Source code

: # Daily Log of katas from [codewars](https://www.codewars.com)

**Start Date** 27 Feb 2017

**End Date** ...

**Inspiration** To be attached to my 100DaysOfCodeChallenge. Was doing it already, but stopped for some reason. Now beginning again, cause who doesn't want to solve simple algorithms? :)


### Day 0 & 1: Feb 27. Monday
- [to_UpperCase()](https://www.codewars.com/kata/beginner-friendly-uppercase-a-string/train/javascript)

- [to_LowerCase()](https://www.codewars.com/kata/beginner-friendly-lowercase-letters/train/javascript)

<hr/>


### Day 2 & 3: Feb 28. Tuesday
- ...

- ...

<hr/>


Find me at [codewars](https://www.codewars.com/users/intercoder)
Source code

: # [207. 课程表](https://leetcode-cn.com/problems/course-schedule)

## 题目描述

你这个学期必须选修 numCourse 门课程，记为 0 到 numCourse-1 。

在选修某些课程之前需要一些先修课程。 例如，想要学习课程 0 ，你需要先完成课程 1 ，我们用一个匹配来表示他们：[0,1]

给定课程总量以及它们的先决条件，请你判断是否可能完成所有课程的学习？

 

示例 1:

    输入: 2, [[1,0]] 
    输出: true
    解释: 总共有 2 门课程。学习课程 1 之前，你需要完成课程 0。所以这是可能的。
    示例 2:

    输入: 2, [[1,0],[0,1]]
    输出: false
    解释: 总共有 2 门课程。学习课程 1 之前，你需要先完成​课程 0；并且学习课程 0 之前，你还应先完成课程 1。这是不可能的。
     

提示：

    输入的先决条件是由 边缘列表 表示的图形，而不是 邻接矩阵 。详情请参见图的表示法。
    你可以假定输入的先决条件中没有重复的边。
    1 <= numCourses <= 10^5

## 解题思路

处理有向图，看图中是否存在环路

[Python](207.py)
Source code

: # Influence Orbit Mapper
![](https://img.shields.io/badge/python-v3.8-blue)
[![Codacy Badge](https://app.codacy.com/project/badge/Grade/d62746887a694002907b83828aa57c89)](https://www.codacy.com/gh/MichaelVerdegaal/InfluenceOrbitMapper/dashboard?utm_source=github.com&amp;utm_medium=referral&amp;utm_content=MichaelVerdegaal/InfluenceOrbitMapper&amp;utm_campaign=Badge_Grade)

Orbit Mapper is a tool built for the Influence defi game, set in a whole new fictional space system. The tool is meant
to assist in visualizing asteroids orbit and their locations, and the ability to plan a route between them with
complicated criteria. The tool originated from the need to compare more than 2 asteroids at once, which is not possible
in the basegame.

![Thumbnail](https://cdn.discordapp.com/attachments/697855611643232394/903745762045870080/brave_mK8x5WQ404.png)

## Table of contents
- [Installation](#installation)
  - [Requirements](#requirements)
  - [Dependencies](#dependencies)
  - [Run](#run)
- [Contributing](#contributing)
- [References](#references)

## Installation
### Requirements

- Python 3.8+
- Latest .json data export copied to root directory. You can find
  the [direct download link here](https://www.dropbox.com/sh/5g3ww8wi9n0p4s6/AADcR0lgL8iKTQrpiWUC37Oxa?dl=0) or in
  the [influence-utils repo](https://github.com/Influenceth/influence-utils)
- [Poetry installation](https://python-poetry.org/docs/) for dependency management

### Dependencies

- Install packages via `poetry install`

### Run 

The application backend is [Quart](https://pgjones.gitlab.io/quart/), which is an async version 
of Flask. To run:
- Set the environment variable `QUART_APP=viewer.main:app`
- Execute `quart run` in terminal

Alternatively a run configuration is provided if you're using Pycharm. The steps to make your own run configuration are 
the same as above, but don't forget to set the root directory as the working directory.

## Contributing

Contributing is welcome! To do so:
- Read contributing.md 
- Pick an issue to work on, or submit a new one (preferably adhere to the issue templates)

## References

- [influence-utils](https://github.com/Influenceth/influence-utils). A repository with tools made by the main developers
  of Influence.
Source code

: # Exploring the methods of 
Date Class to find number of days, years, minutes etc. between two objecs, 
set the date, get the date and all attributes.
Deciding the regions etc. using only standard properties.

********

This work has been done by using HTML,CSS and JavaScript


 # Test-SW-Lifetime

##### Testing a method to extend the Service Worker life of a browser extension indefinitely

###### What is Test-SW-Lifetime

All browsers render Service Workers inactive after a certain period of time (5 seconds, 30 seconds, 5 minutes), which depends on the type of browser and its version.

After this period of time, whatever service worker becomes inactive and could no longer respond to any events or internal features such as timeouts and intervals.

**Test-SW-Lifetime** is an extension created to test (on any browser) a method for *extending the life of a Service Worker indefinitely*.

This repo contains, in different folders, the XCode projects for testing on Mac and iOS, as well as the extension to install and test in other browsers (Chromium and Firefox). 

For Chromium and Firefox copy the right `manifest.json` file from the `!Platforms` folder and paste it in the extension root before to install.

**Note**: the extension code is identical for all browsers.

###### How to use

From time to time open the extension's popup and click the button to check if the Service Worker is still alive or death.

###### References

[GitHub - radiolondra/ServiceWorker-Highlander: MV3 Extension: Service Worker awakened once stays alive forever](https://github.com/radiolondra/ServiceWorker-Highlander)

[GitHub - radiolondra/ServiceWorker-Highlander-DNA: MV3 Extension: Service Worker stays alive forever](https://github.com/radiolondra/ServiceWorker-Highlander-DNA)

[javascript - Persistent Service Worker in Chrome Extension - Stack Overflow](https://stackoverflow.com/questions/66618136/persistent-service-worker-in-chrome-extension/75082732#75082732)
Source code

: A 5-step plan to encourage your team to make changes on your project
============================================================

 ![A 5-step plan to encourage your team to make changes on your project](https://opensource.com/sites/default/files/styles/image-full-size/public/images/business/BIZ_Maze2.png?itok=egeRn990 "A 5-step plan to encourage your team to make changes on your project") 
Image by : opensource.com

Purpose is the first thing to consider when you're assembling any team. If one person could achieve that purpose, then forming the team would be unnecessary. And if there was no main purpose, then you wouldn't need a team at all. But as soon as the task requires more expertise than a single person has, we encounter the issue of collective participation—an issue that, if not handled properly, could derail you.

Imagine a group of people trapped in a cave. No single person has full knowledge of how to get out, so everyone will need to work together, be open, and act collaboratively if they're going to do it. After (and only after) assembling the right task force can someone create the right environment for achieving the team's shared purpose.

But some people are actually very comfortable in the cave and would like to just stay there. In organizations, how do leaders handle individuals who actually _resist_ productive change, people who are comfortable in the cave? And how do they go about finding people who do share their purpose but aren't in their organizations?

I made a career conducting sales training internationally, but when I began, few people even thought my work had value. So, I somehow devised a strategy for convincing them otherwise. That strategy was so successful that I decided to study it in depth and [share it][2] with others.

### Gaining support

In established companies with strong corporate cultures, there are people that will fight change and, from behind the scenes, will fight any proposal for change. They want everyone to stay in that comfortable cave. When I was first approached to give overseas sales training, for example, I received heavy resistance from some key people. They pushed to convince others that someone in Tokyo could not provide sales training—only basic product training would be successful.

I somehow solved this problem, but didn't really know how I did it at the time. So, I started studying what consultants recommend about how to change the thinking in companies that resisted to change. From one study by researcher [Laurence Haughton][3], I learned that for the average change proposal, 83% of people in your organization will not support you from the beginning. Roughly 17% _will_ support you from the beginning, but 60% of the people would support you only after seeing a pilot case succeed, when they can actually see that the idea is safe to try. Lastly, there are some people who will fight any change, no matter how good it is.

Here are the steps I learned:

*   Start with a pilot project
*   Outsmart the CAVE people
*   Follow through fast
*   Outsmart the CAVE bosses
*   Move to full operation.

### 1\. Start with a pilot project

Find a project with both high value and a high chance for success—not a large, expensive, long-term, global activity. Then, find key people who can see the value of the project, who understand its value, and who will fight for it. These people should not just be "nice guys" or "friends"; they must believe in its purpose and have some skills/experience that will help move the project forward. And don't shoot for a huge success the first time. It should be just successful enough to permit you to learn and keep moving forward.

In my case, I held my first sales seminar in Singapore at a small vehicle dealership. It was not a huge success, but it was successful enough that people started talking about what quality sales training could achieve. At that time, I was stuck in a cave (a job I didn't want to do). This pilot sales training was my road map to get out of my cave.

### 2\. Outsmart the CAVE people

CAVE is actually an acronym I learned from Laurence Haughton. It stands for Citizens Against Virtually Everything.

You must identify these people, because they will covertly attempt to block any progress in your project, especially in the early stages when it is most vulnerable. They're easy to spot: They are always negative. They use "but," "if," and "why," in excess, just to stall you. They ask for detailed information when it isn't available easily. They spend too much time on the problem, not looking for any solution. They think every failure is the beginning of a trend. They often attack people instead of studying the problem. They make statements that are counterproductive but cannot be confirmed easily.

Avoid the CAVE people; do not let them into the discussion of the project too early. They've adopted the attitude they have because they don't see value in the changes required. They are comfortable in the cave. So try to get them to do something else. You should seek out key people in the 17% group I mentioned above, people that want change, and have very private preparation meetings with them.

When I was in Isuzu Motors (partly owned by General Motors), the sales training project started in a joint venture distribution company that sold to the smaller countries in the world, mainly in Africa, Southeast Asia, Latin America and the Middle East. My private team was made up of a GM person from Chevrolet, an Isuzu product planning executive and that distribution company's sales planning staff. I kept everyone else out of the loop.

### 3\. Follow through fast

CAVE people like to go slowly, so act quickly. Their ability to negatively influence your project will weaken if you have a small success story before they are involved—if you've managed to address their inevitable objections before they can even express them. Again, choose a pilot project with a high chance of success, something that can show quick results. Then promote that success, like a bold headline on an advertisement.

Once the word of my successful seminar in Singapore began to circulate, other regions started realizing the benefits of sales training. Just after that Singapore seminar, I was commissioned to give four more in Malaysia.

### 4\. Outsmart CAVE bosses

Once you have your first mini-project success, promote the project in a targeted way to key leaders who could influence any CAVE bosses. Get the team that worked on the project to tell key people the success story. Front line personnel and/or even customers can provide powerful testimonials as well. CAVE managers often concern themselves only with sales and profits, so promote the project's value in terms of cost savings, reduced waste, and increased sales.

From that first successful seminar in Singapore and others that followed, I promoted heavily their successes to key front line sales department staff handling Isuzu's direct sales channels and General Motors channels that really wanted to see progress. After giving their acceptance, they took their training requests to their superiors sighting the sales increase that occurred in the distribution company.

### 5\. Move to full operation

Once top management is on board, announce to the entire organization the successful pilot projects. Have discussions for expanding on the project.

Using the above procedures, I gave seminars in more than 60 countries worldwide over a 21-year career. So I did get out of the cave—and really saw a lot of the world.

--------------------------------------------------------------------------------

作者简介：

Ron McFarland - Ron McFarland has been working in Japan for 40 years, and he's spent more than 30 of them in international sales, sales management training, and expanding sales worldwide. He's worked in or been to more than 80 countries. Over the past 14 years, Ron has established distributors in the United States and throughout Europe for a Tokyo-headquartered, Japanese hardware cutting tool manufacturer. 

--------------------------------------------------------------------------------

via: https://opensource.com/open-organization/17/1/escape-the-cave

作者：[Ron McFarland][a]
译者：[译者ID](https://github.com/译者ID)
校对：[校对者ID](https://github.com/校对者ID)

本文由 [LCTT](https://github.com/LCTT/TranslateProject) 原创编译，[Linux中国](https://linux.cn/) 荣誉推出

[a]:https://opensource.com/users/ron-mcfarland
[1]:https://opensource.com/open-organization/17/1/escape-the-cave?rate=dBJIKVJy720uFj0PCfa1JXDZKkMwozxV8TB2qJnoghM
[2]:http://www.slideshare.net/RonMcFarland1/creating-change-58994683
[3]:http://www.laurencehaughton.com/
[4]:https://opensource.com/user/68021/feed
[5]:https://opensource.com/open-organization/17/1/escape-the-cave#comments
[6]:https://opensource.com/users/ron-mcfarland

□ □ □ □

> TASK INSTRUCTIONS: Given the data above, transcribe exactly the lines from the one containing "for all browsers." down to the one containing "Image by : opensource.com", and no others.

> SOLUTION FOR THIS EXERCISE:
**Note**: the extension code is identical for all browsers.

###### How to use

From time to time open the extension's popup and click the button to check if the Service Worker is still alive or death.

###### References

[GitHub - radiolondra/ServiceWorker-Highlander: MV3 Extension: Service Worker awakened once stays alive forever](https://github.com/radiolondra/ServiceWorker-Highlander)

[GitHub - radiolondra/ServiceWorker-Highlander-DNA: MV3 Extension: Service Worker stays alive forever](https://github.com/radiolondra/ServiceWorker-Highlander-DNA)

[javascript - Persistent Service Worker in Chrome Extension - Stack Overflow](https://stackoverflow.com/questions/66618136/persistent-service-worker-in-chrome-extension/75082732#75082732)
Source code

: A 5-step plan to encourage your team to make changes on your project
============================================================

 ![A 5-step plan to encourage your team to make changes on your project](https://opensource.com/sites/default/files/styles/image-full-size/public/images/business/BIZ_Maze2.png?itok=egeRn990 "A 5-step plan to encourage your team to make changes on your project") 
Image by : opensource.com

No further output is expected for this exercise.